EXTRACT PROVIDED:

Thursday, October 3, 2013

Salzburg, Austria

[I wrote this post several days ago, but our Internet was super spotty in Salzburg and Munich. I tried to post with photos, but I became so frustrated with how long it took (and didn't want to spend all of my time in Europe uploading photos) that I eventually just quit. Now we're in Prague, and I'll continue writing updates, but some may need to wait until we're back in the US.]

I’m writing from a train on the way from Salzburg to Munich. Talk about an interesting and uniquely European experience! When our train arrived at the station, half a dozen men, some in lederhosen, spilled out the doors to smoke a cigarette before the next leg of the trip. They were obviously—and obnoxiously—drunk, singing songs, chanting, yelling, laughing, completely oblivious to everyone around them. Terry pushed past with our huge bags and managed to find a spot for our luggage in the overhead racks, but then we were greeted by another dozen or so men, also mostly in lederhosen, also completely wasted. They were all singing “Wonderwall” as we walked past them, and I noticed the empty Jaegermeister bottles strewn all over the place.

GIVEN DATA:
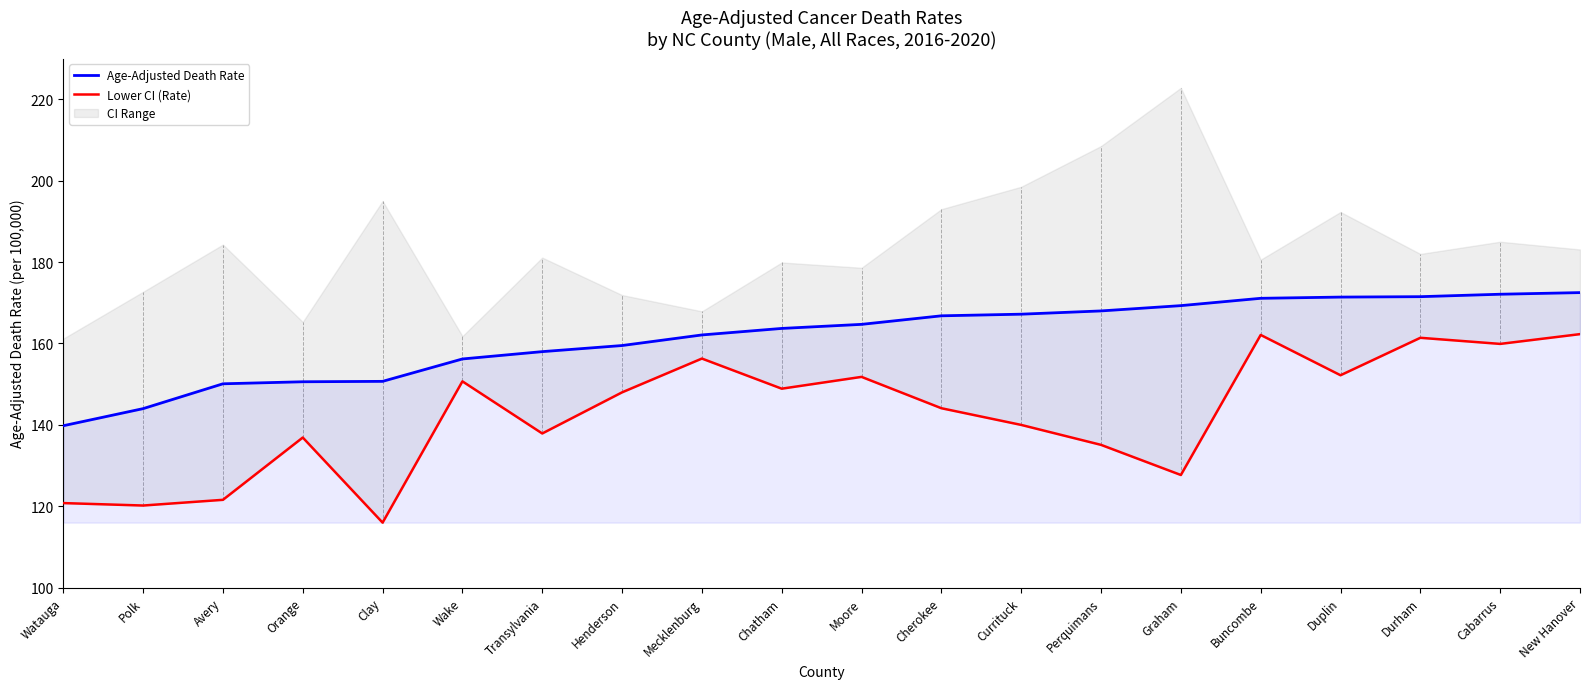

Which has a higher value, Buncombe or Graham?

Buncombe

...

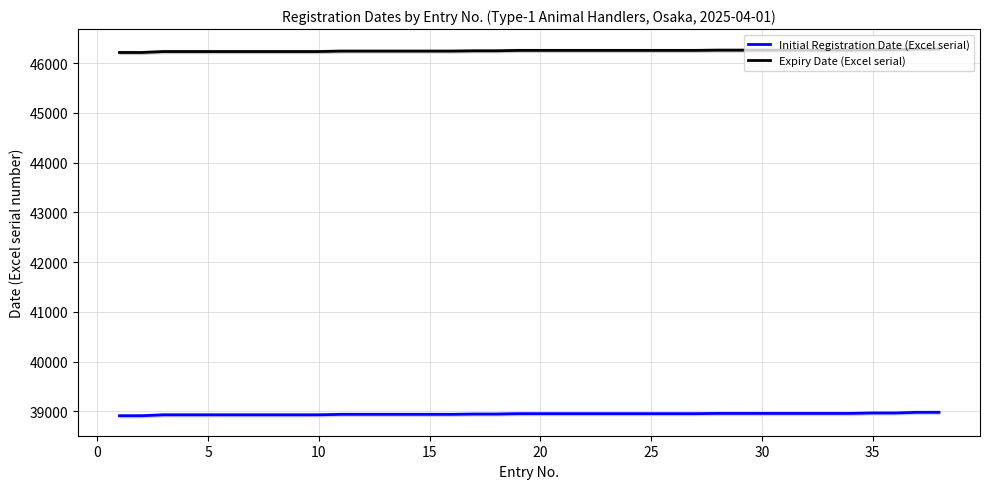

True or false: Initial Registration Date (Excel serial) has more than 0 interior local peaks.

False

PROBLEM TO WORK ON: Retype the travel blog post word for word, everything from "I’m writing from" down to "over the place.". You can leave the rows aside; nothing here depends on them.

ANSWER TO THIS EXERCISE:
I’m writing from a train on the way from Salzburg to Munich. Talk about an interesting and uniquely European experience! When our train arrived at the station, half a dozen men, some in lederhosen, spilled out the doors to smoke a cigarette before the next leg of the trip. They were obviously—and obnoxiously—drunk, singing songs, chanting, yelling, laughing, completely oblivious to everyone around them. Terry pushed past with our huge bags and managed to find a spot for our luggage in the overhead racks, but then we were greeted by another dozen or so men, also mostly in lederhosen, also completely wasted. They were all singing “Wonderwall” as we walked past them, and I noticed the empty Jaegermeister bottles strewn all over the place.